Ou doido sou eu que escuto vozes

Não há gente tão insana

Nem caravana do Arará

Não há, não há

Sol, a culpa deve ser do sol

Que bate na moleira, o sol

Que estoura as veias, o suor

Que embaça os olhos e a razão

E essa zoeira dentro da prisão

Crioulos empilhados no porão

De caravelas no alto-mar

Ah, tem que bater, tem que matar, engrossa a gritaria

Filha do medo, a raiva é mãe da covardia

Ou doido sou eu que escuto vozes

Não há gente tão insana

Nem caravana

Nem caravana

Nem caravana do Arará

 

Ao cair da tarde, as caravanas deixaram as areias, e voltaram a subir os morros, a ocuparem as periferias. Enquanto a noite, assustada, fingia enrolar-se no manto da calmaria. 

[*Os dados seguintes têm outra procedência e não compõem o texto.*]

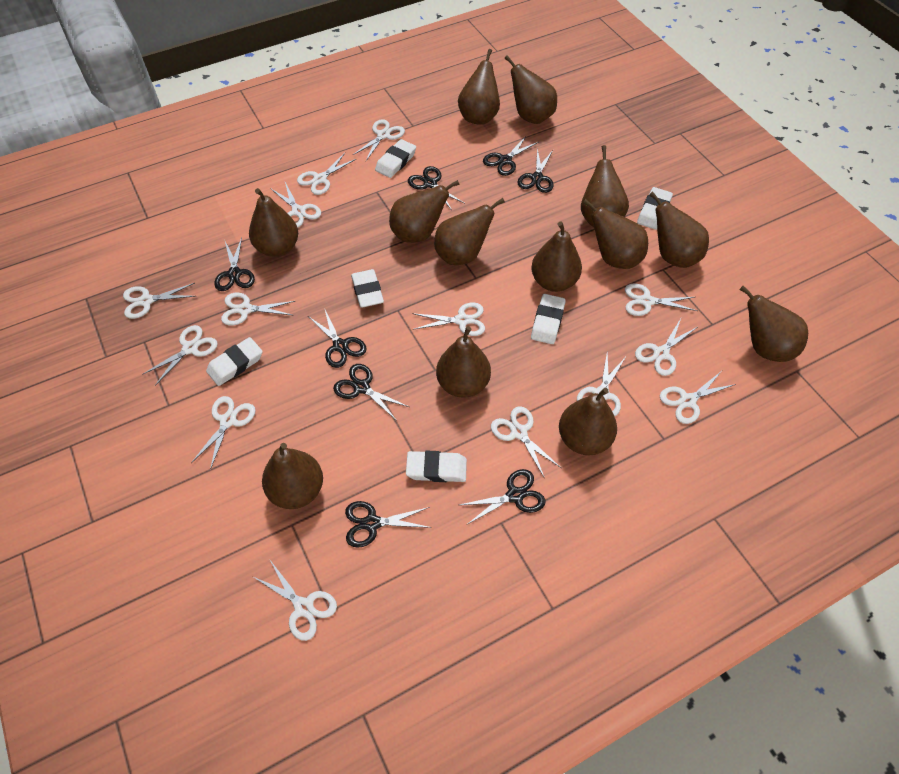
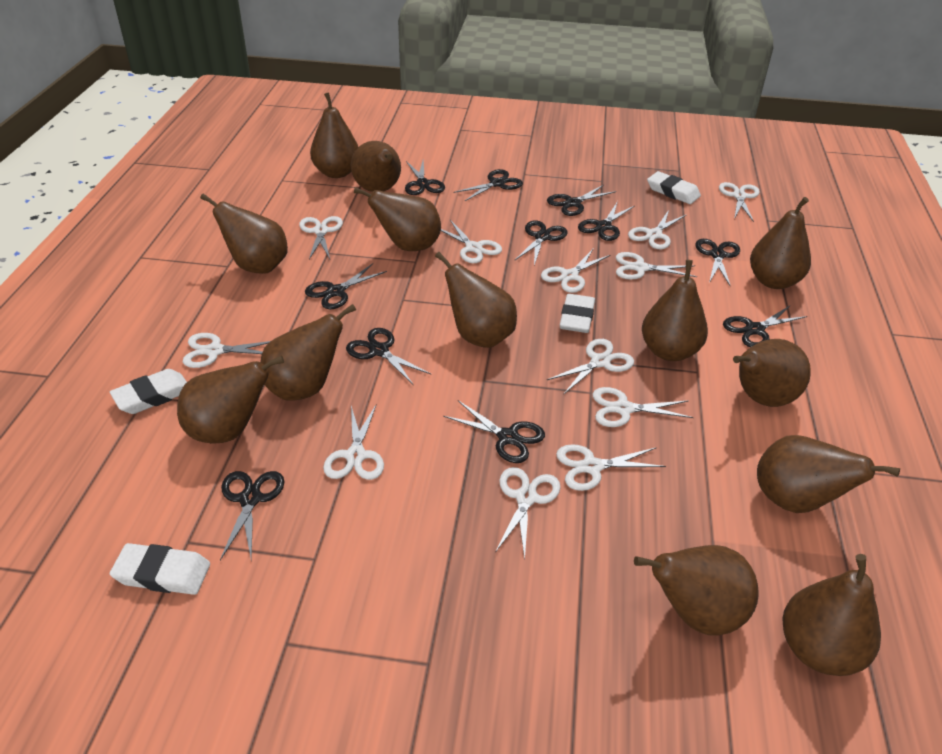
black scissors: 8 -> 11
white eraser: 6 -> 4
white scissors: 14 -> 12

“A polícia não os tangeu de volta”, reclamam os medrosos. Estes agora falam, depois de se esconderem por debaixo dos lençóis dos seus pavores. Filhos do medo, a omissão é parteira zelosa da esculhambação. O país procria seus fascistas, enquanto os que creem não agem, não se comprometem, não metem seus dedos limpos nos esgotos sujos deste malcriado “paraíso”. 

Não há barreira que retenha esses estranhos… 

— Cala a tua boca, escriba cearense. Tu nunca entenderias quem vem de onde surgimos. Cala a boca, sacana da escrita omissa! Omisso, a embaçar teu verbo no risinho clichê, daqueles que apenas ferem a pele da fera sedenta! Esta, após tal golpe chinfrim, ruge mais forte e rasga as carnes dos pobres que morrem de fome, caravanas de espectros, sem registro oficial e, até hoje, sem nome. 

Sol, a culpa deve ser do sol… 

 

Fonte: trechos em itálico da canção “As caravanas”, de Chico Buarque. 

*Clauder Arcanjo é escritor e editor, membro da Academia Norte-rio-grandense de Letras.